But we’ll show them the way to go!”

Honest John, while his sinewy fingers feel the taut rein between them, believes himself master of the situation. He pays for house, food and servants, and often works hard for the money that secures these for his family. Upon general principles he has a right to know that the money is wisely spent and husbanded; a right to be well lodged and fed and made as comfortable when at home as his means will allow. If he sees furniture abused, food badly—hence unwholesomely—cooked, and needless waste in any department, he has an unquestionable right to direct his wife’s attention to the existing state of things, and insist that it be amended. On the other hand, in giving his wife his name, he has made her the managing, as he is the financial, partner of the firm matrimonial.

She is not his hireling.

Failure to comprehend this vital truth wrecks the happiness of more married couples than incompatibility of temper, fickleness and intemperance, all put together.

A reasonably good wife earns so much more than her own living that the surplus ought to go to her credit. If not in money, in a hundred other ways. When John stoops to captious surveillance of her methods, and personal inspection of her work, he degrades her to the position of a suspected menial, and sinks his manhood into Bettyishness. “Bettyishness,” according to lexicographers, is the synonym for “womanishness,” and for John to be “womanish” is to be unmanly; Mary would rather have him savage, now and then.
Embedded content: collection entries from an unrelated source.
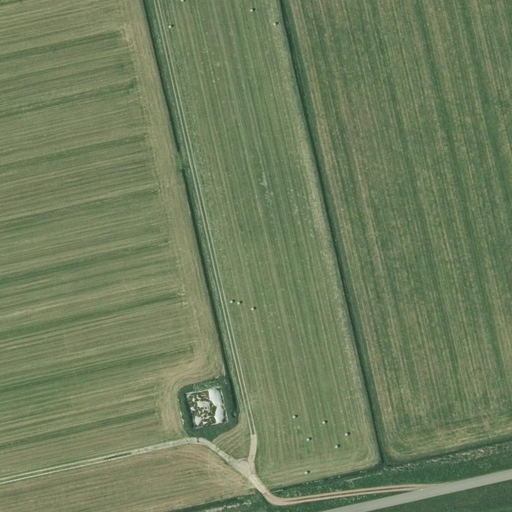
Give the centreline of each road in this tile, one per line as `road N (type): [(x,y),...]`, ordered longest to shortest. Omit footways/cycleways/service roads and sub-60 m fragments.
road 1 (track): [(244,469),(252,434),(154,0)]
road 2 (track): [(437,490),(276,502),(244,469),(197,440),(0,481)]
road 3 (tertiary): [(339,511),(511,473)]
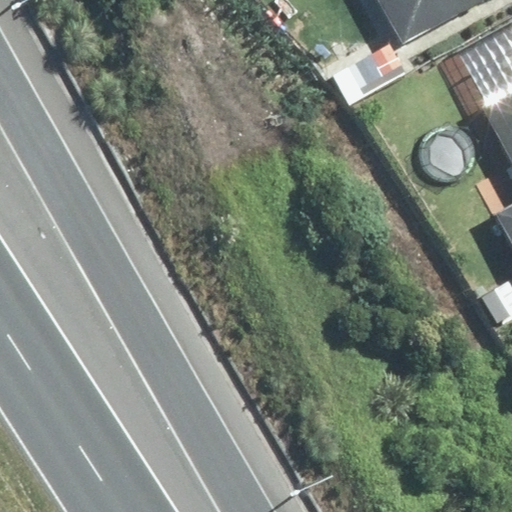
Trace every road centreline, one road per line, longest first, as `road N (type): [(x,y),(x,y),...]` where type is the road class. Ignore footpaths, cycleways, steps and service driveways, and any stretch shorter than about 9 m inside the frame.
road 1 (motorway): [(0,56),(255,511)]
road 2 (motorway): [(0,322),(122,511)]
I saw a spotless reputation discounted the other day, and many rare, amiable traits of disposition shrivel as waste paper in the fire, under a single sarcastic utterance of a society woman who had her own reasons for disliking the person under discussion.

“Yes!” she said, dubiously, to the praise an elderly matron had given an excellent son and brother. “But, then, he is such a ladylike person!”

The epithet was apt. Not one of us could deny it. Every woman present, while she laughed, would have preferred to have her husband called a brute.

John takes ugly risks when he tempts his hitherto loyal spouse to name him to her confidential self as “Bettyish,” “Miss Nancy-ish” or a “Mollycoddle.” They all mean the same thing. As a sloven he may be forgiven in consideration of the solid manliness back of personal carelessness. We wink at rusty shoes, and collars awry, and tousled hair, and missing sleeve-links. For the same reason we condone crossness, and even a touch of savagery. When he comes home “in a temper,” he has had a trying day down town, or he is hot, or headachy, or hungry. Womanly ingenuity is set to work to soothe down the inclement mood, and womanly love glides to the front with the mantle of tenderest charity to hide the fault from others, and put it out of our own minds when it is past.

I know a man—squarely-built, robust and keen-eyed—who carries the keys of the store-room, and lends them to his wife at night and morning to give out the supplies needed for the daily meals. He registers in day-book and ledger every pound of butter and box of crackers and quart of vinegar brought into the house, with the date of purchase.